Sensual: An extra sensitivity of the five senses. Super-tasters, sound sensitivity, sensitivity to light, etc. are all manifestations of this.
Intellectual: An extreme desire for understanding, greater knowledge, truth, enlightenment. These are people who are driven to observe, collect data, research, analyze, and theorize. They usually love reading and are highly curious.
Imaginational: Characterized by a highly active imagination and propensity to lose oneself in fantasy. These people can have very vivid dreams, see less of a stark distinction between truth and fiction or see truth as paradoxical, often find more pleasure living in their head than the real world, and are highly creative.
Emotional: Experiencing intense and complex emotional responses, often accompanied by physical sensations. These people are often highly empathic, often attracted to or experience the melancholy or the “dark” side of life, and form unusually strong attachments.
I have all five of these OEs. The last three especially are associated with positive disintegration. So basically I was always on a path to existential burnout. It was required for me to reach a higher level of personal development, according to Dąbrowski’s theory. So why do HSPs experience this type of thing, and what purpose does it serve?
A simple explanation for why HSPs often experience burnout is that their sensitivities make them more prone to it. But disintegration is more than just crisis.

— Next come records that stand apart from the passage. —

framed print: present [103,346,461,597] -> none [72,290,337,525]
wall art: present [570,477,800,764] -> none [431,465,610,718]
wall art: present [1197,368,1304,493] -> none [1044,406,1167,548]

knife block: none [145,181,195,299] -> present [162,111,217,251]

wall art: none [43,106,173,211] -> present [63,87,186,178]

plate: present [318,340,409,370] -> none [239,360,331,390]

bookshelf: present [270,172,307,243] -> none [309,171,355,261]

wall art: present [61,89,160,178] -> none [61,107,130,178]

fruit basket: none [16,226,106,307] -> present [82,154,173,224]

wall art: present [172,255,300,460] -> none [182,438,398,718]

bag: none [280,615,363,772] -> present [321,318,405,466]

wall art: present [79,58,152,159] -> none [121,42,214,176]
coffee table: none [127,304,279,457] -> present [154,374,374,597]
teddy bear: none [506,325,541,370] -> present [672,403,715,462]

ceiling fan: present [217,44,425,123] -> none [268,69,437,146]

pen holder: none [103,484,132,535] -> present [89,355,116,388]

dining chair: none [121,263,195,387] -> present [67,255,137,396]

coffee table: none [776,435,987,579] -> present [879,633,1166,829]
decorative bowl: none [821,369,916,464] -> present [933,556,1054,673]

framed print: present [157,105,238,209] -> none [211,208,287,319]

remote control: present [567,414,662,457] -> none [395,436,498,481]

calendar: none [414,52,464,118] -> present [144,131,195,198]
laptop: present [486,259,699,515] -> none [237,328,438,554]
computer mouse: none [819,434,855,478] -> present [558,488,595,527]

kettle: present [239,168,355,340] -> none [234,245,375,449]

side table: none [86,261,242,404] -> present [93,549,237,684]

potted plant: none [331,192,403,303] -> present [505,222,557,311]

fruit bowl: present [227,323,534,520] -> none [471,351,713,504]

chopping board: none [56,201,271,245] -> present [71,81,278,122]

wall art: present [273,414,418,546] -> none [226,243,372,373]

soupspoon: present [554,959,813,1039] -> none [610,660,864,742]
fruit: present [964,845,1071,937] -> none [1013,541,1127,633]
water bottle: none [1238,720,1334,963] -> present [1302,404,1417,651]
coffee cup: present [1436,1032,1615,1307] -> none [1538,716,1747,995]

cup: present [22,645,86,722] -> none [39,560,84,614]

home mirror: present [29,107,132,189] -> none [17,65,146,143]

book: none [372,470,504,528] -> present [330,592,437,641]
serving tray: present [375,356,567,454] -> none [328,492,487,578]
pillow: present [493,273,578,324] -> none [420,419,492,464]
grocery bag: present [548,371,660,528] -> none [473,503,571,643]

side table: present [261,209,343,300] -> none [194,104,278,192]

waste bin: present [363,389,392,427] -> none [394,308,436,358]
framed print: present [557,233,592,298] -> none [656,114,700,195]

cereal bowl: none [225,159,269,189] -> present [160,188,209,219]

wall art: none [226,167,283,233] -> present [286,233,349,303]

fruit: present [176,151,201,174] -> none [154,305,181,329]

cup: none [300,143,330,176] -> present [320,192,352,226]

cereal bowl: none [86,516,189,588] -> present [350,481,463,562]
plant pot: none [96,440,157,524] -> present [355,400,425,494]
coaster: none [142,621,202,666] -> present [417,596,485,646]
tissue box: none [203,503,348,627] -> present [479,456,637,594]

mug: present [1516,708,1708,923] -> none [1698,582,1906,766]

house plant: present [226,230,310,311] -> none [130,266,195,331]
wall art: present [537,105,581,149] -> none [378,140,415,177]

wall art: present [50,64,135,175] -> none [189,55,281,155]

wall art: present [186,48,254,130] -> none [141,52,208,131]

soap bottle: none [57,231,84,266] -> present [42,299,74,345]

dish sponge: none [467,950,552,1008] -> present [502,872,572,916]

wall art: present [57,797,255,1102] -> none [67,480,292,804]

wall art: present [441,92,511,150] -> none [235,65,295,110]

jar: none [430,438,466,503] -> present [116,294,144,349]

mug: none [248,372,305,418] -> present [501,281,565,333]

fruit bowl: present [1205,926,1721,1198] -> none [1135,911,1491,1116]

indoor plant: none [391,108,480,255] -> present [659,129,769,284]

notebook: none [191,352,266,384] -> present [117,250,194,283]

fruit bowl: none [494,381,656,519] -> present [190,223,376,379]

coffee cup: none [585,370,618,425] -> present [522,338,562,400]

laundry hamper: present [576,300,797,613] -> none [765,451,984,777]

It is a rejection of the status quo, coupled with a desire for an individual and autonomous path forward. HSPs enter their dark night of the soul because of the particular way that they experience this kind of crisis: as a disquietude with the self; the feeling of being inferior, not just when compared to others but in terms of what they wish for themselves. HSPs are highly self-aware and self-critical, and have a keen sense of themselves as being “different” and misunderstood. The path through disintegration for most HSPs involves self-education and what Dąbrowski terms “autopsychotherapy.” In other words, the path toward greater autonomy is individual and self-directed. Each person must find their own untrodden path – and this, in essence, is both the reason for and result of existential burnout. The outcome is syntony, a state of being in harmony and resonating with one’s environment: integration.
Dąbrowski believed that HSPs play a special role in society, that through their own personal experience of disintegration they could then use their learnings to help raise the level of society. But it is the implications of his theory for individual HSPs experiencing burnout that I find most compelling. I know that for me, I only began to heal when I stopped believing something was wrong with me, i.e. when I stopped pathologizing my experience of burnout (or letting others do that). How different would my experience of my dark night of the soul have felt if someone had said to me, “You’re an HSP, and what you are going through is a normal, necessary, and even positive part of your development. It’s going to hurt like hell, but you will find your way through it and emerge as a more highly functioning individual with something important to contribute to the world.” I wonder.